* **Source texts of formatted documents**
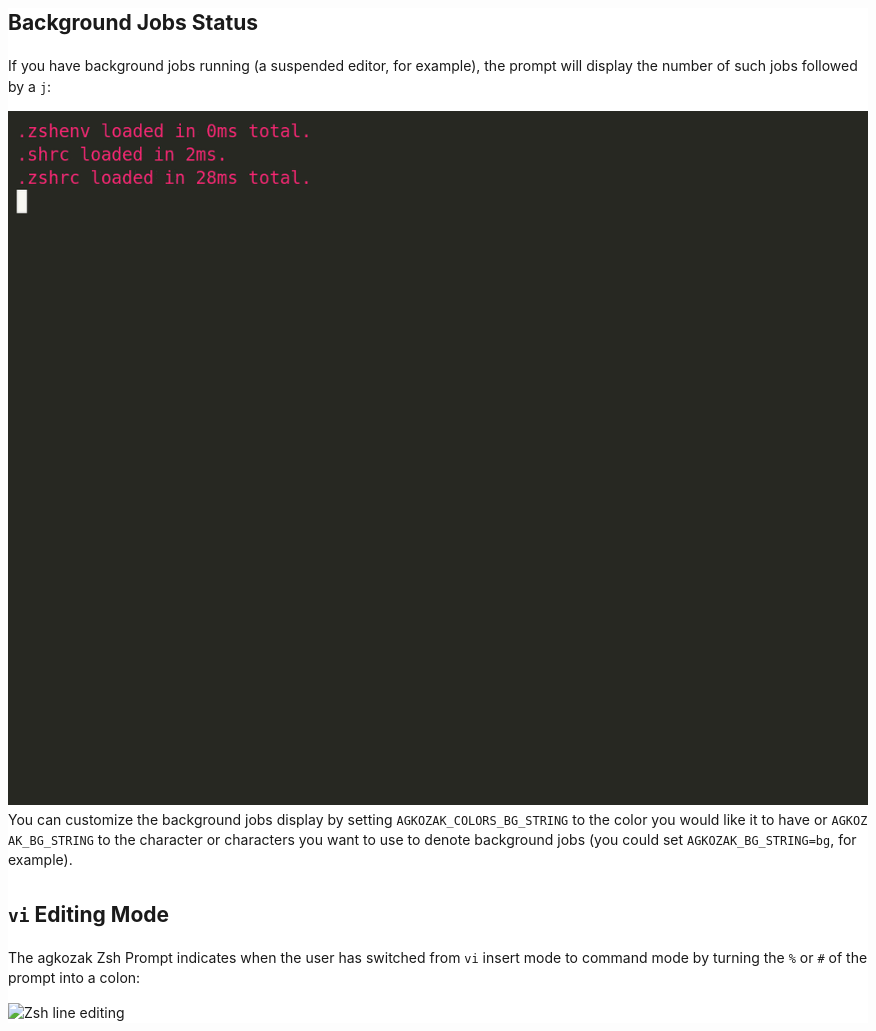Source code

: ## Background Jobs Status

If you have background jobs running (a suspended editor, for example), the prompt will display the number of such jobs followed by a `j`:

![Background jobs status](img/bg_demo.gif)
You can customize the background jobs display by setting `AGKOZAK_COLORS_BG_STRING` to the color you would like it to have or `AGKOZAK_BG_STRING` to the character or characters you want to use to denote background jobs (you could set `AGKOZAK_BG_STRING=bg`, for example).


## `vi` Editing Mode

The agkozak Zsh Prompt indicates when the user has switched from `vi` insert mode to command mode by turning the `%` or `#` of the prompt into a colon:

![Zsh line editing](img/zsh-line-editing.png)
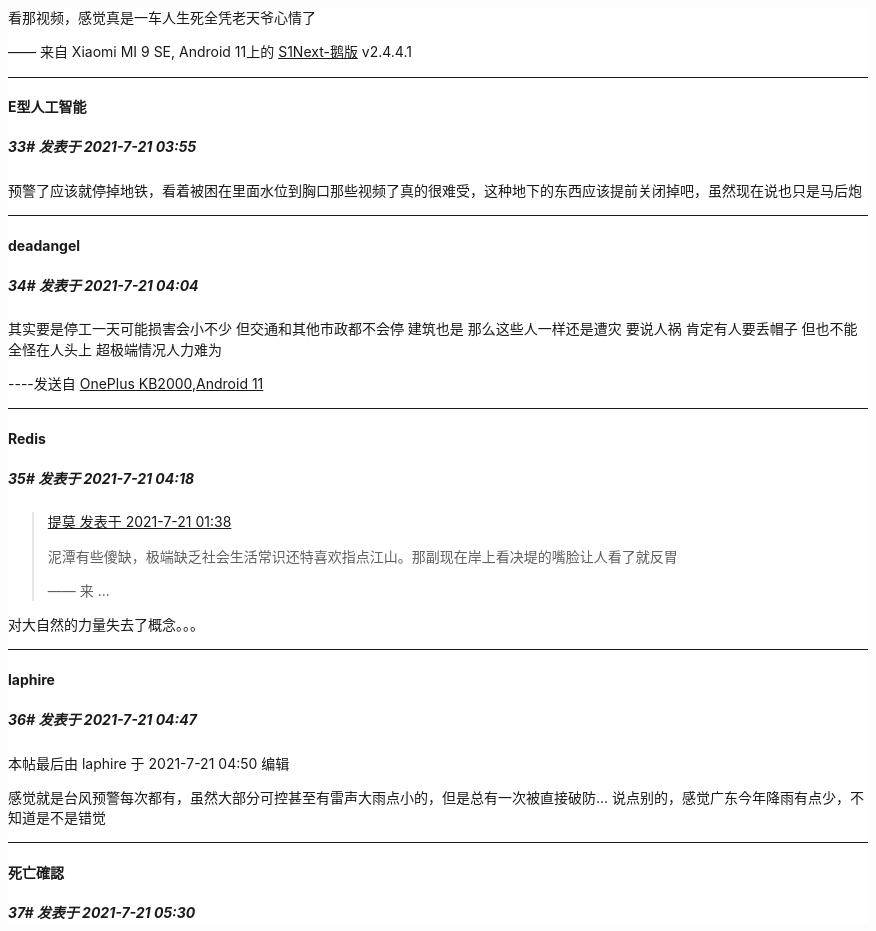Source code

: 
看那视频，感觉真是一车人生死全凭老天爷心情了

—— 来自 Xiaomi MI 9 SE, Android 11上的 [S1Next-鹅版](https://github.com/ykrank/S1-Next/releases) v2.4.4.1


*****

####  E型人工智能  
##### 33#       发表于 2021-7-21 03:55


预警了应该就停掉地铁，看着被困在里面水位到胸口那些视频了真的很难受，这种地下的东西应该提前关闭掉吧，虽然现在说也只是马后炮


*****

####  deadangel  
##### 34#       发表于 2021-7-21 04:04


其实要是停工一天可能损害会小不少 但交通和其他市政都不会停 建筑也是 那么这些人一样还是遭灾 要说人祸 肯定有人要丢帽子 但也不能全怪在人头上 超极端情况人力难为


----发送自 [OnePlus KB2000,Android 11](http://stage1.5j4m.com/?1.37)


*****

####  Redis  
##### 35#       发表于 2021-7-21 04:18


<blockquote><a href="httphttps://bbs.saraba1st.com/2b/forum.php?mod=redirect&amp;goto=findpost&amp;pid=52039490&amp;ptid=2016584" target="_blank">提莫 发表于 2021-7-21 01:38</a>

泥潭有些傻缺，极端缺乏社会生活常识还特喜欢指点江山。那副现在岸上看决堤的嘴脸让人看了就反胃


—— 来 ...</blockquote>
对大自然的力量失去了概念。。。


*****

####  laphire  
##### 36#       发表于 2021-7-21 04:47


 本帖最后由 laphire 于 2021-7-21 04:50 编辑 

感觉就是台风预警每次都有，虽然大部分可控甚至有雷声大雨点小的，但是总有一次被直接破防…
说点别的，感觉广东今年降雨有点少，不知道是不是错觉


*****

####  死亡確認  
##### 37#       发表于 2021-7-21 05:30


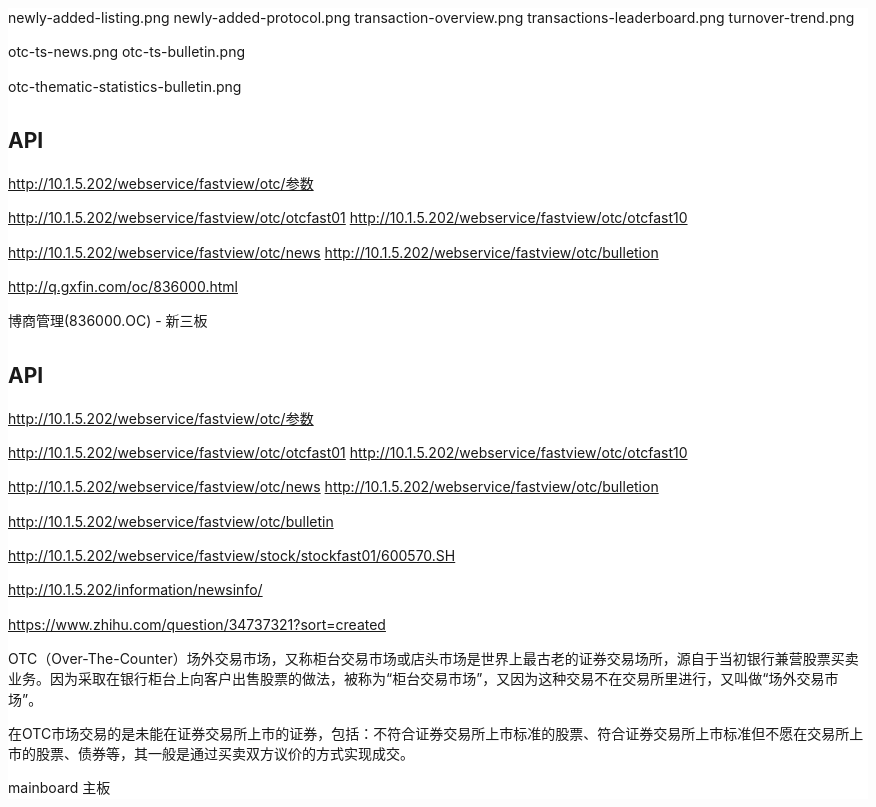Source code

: newly-added-listing.png
newly-added-protocol.png
transaction-overview.png
transactions-leaderboard.png
turnover-trend.png

otc-ts-news.png
otc-ts-bulletin.png

otc-thematic-statistics-bulletin.png



## API

http://10.1.5.202/webservice/fastview/otc/参数

http://10.1.5.202/webservice/fastview/otc/otcfast01
http://10.1.5.202/webservice/fastview/otc/otcfast10

http://10.1.5.202/webservice/fastview/otc/news
http://10.1.5.202/webservice/fastview/otc/bulletion



http://q.gxfin.com/oc/836000.html

博商管理(836000.OC) - 新三板




## API

http://10.1.5.202/webservice/fastview/otc/参数

http://10.1.5.202/webservice/fastview/otc/otcfast01
http://10.1.5.202/webservice/fastview/otc/otcfast10

http://10.1.5.202/webservice/fastview/otc/news
http://10.1.5.202/webservice/fastview/otc/bulletion

http://10.1.5.202/webservice/fastview/otc/bulletin



http://10.1.5.202/webservice/fastview/stock/stockfast01/600570.SH

http://10.1.5.202/information/newsinfo/



https://www.zhihu.com/question/34737321?sort=created


OTC（Over-The-Counter）场外交易市场，又称柜台交易市场或店头市场是世界上最古老的证券交易场所，源自于当初银行兼营股票买卖业务。因为采取在银行柜台上向客户出售股票的做法，被称为“柜台交易市场”，又因为这种交易不在交易所里进行，又叫做“场外交易市场”。

在OTC市场交易的是未能在证券交易所上市的证券，包括：不符合证券交易所上市标准的股票、符合证券交易所上市标准但不愿在交易所上市的股票、债券等，其一般是通过买卖双方议价的方式实现成交。




mainboard 主板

* **TASK TO COMPLETE**
A bare number is required: the count of lines above with the string "laphire".

* **ANSWER BOX**
2